Key insights and market outlook
PT Asuransi Bintang Tbk (ASBI) telah berhasil mengimplementasikan standar akuntansi PSAK 117 tentang kontrak asuransi, dengan melaporkan laporan keuangan tepat waktu kepada Bursa Efek Indonesia (BEI) dan Otoritas Jasa Keuangan (OJK) hingga kuartal III-2025. Perseroan memulai persiapan sejak 2022, dengan melakukan langkah-langkah strategis seperti penghentian produk merugi dan pengelolaan portofolio merugi. Transisi ini berdampak pada ekuitas pada 1 Januari 2025, namun pendekatan proaktif perusahaan meminimalkan efek negatif.
PT Asuransi Bintang Tbk (ASBI) telah berhasil mengelola implementasi standar akuntansi baru PSAK 117 tentang kontrak asuransi yang efektif tahun ini. Sebagai perusahaan terbuka, Asuransi Bintang mulai melaporkan laporan keuangan yang sesuai dengan PSAK 117 sejak kuartal pertama hingga kuartal III-2025, yang disampaikan tepat waktu kepada Bursa Efek Indonesia (BEI) dan Otoritas Jasa Keuangan (OJK).
Perusahaan memulai persiapan untuk standar baru ini sejak 2022, dengan melakukan berbagai langkah strategis untuk meminimalkan dampak transisi.
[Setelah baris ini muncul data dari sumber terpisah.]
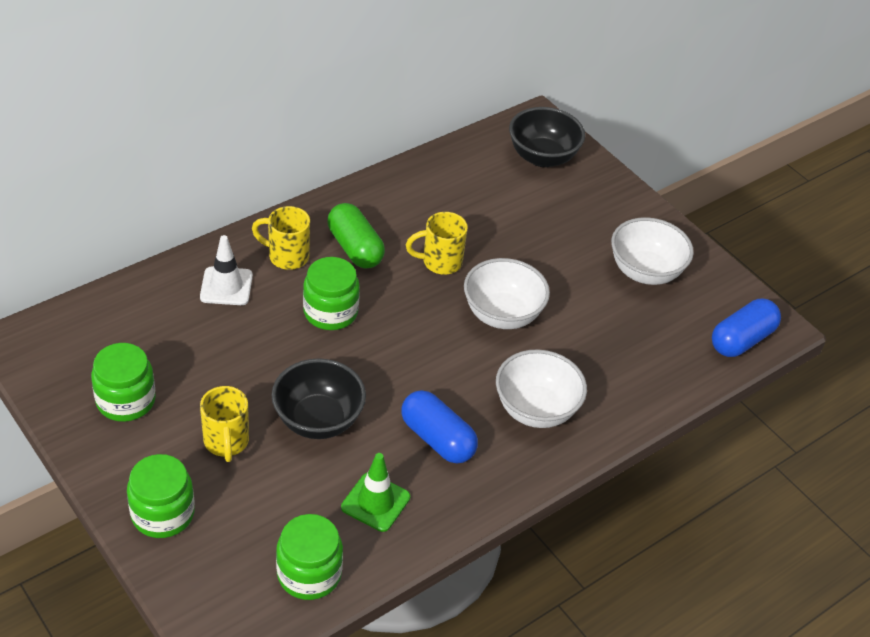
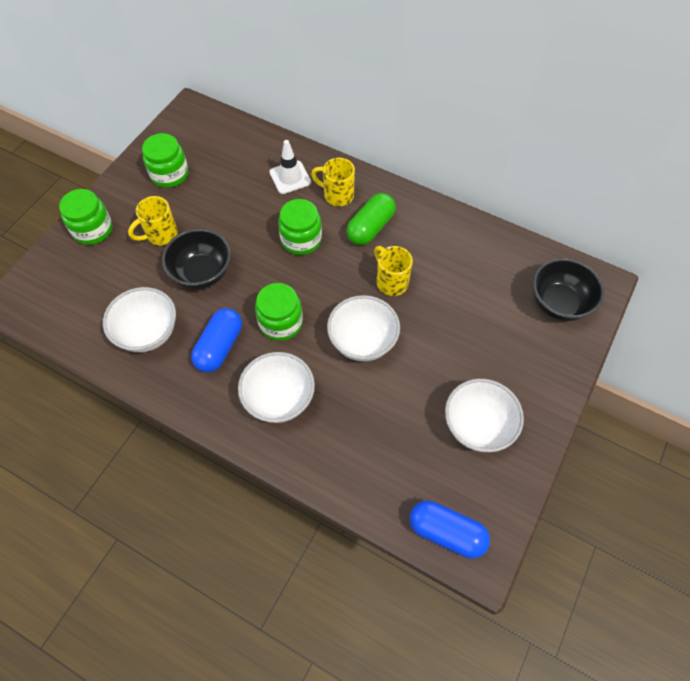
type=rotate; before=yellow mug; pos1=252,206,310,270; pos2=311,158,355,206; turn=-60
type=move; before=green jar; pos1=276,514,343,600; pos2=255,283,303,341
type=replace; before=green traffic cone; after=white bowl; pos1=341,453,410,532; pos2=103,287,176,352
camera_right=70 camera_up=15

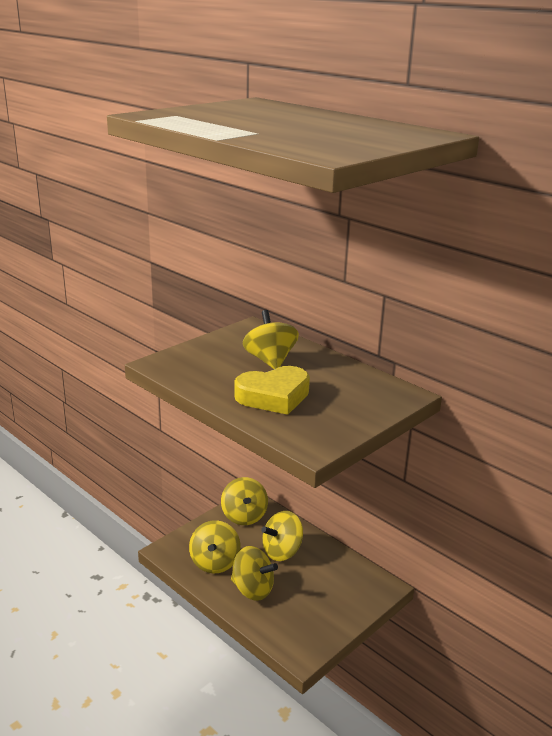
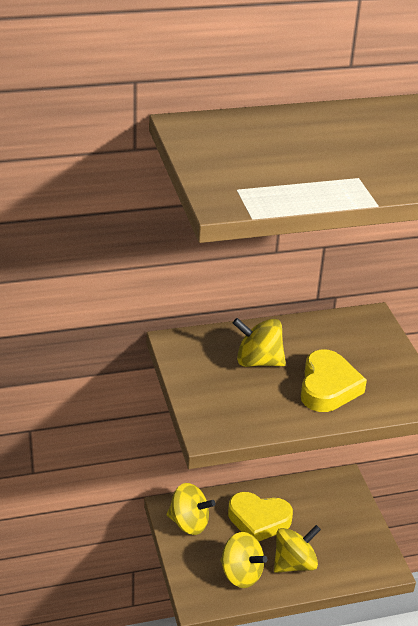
type=replace; before=yellow spinning top; after=yellow heart; pos1=261,511,303,561; pos2=228,492,293,542
camera_right=-60 camera_up=10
Langkah-langkah kunci termasuk penghentian produk yang tidak menguntungkan dan pengelolaan portofolio dari lini bisnis yang merugi. Langkah-langkah proaktif ini membantu mengelola dampak langsung pada ekuitas perusahaan per 1 Januari 2025, ketika standar baru berlaku.
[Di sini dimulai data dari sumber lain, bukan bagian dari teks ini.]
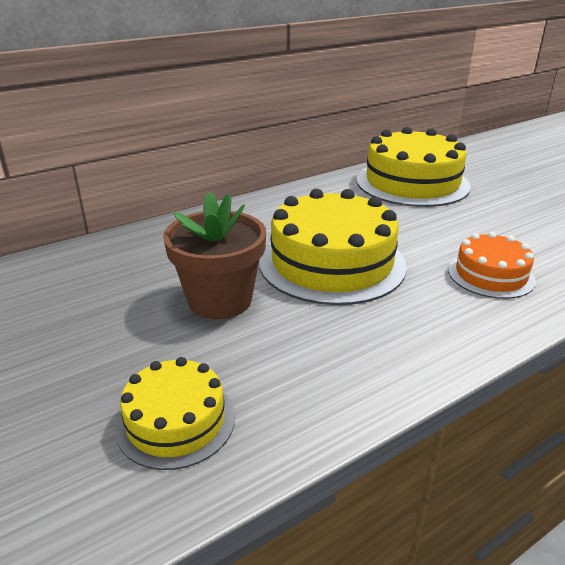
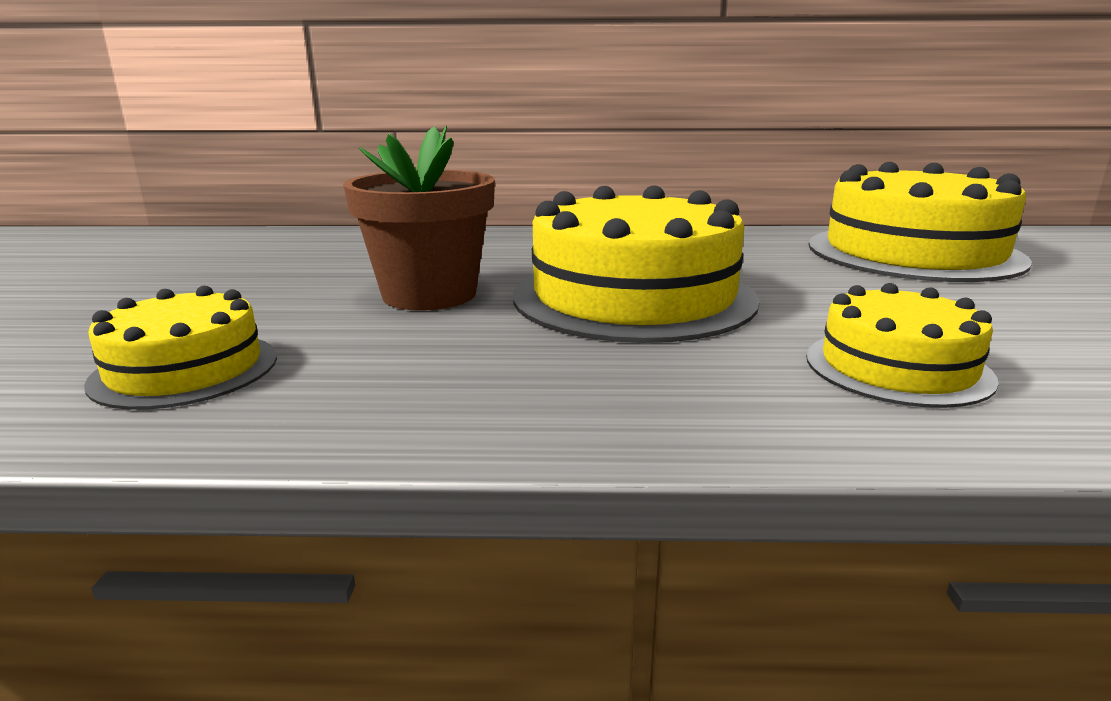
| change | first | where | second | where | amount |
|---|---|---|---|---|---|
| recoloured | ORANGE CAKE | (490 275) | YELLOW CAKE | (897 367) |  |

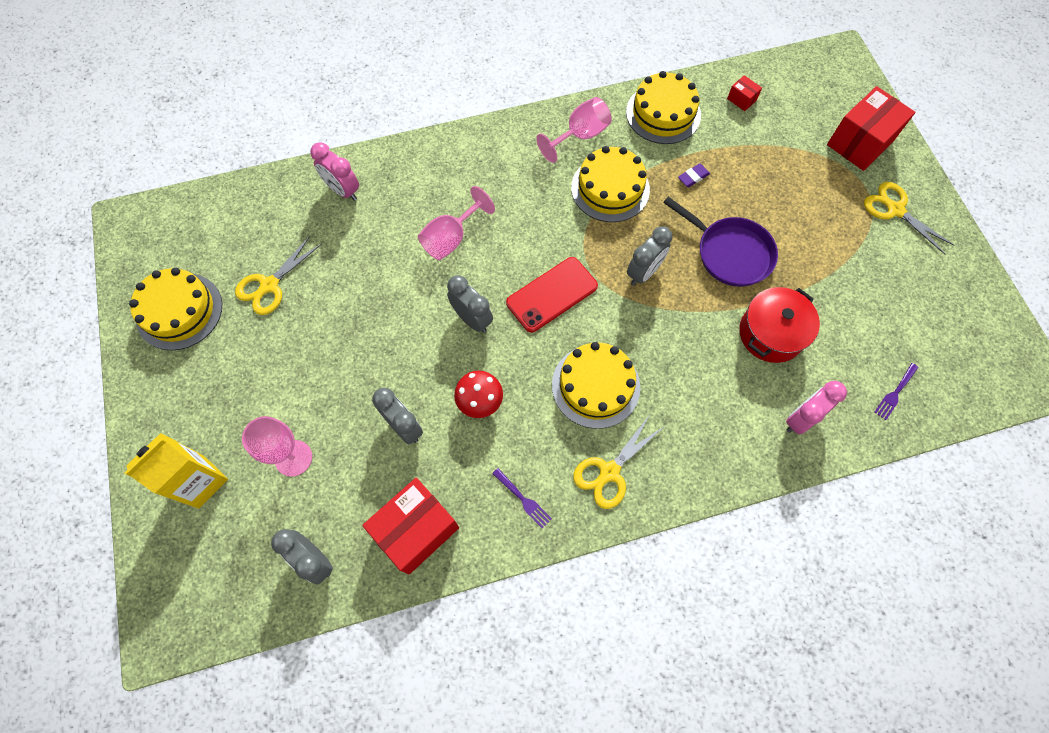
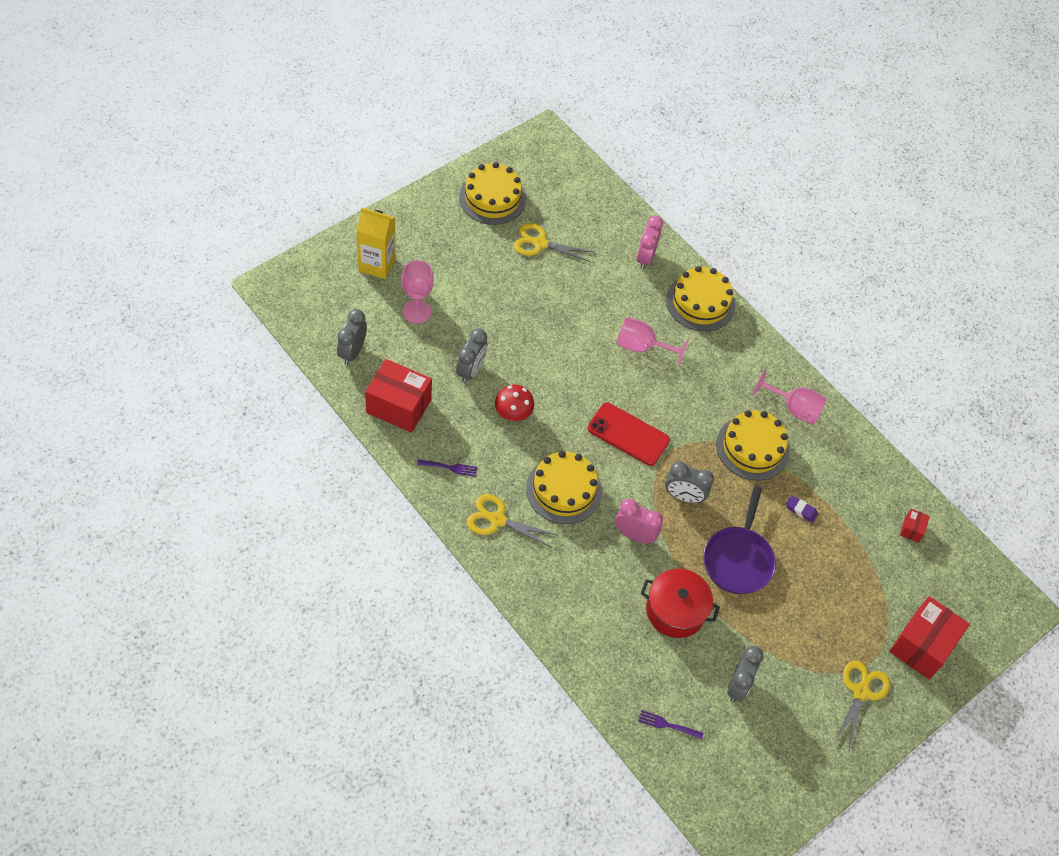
| change | first | where | second | where | amount |
|---|---|---|---|---|---|
| turned | PURPLE FORK | (523 499) |  | (450 467) | 105 degrees counterclockwise |
| moved | PINK CLOCK | (800 418) |  | (634 535) |  |
| moved | YELLOW CAKE | (663 113) |  | (700 302) |  |
| moved | GREY CLOCK | (472 319) |  | (738 685) |  |
| turned | RED BOX | (860 143) |  | (922 646) | 75 degrees counterclockwise |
Penerapan PSAK 117 mewakili perubahan signifikan dalam praktik akuntansi untuk perusahaan asuransi di Indonesia. Dengan mempersiapkan diri sebelumnya dan mengambil tindakan tegas, Asuransi Bintang telah memposisikan diri dengan baik untuk kepatuhan sambil menjaga stabilitas keuangan. Implementasi yang berhasil ini menunjukkan komitmen perusahaan terhadap transparansi dan kepatuhan regulasi di sektor keuangan Indonesia.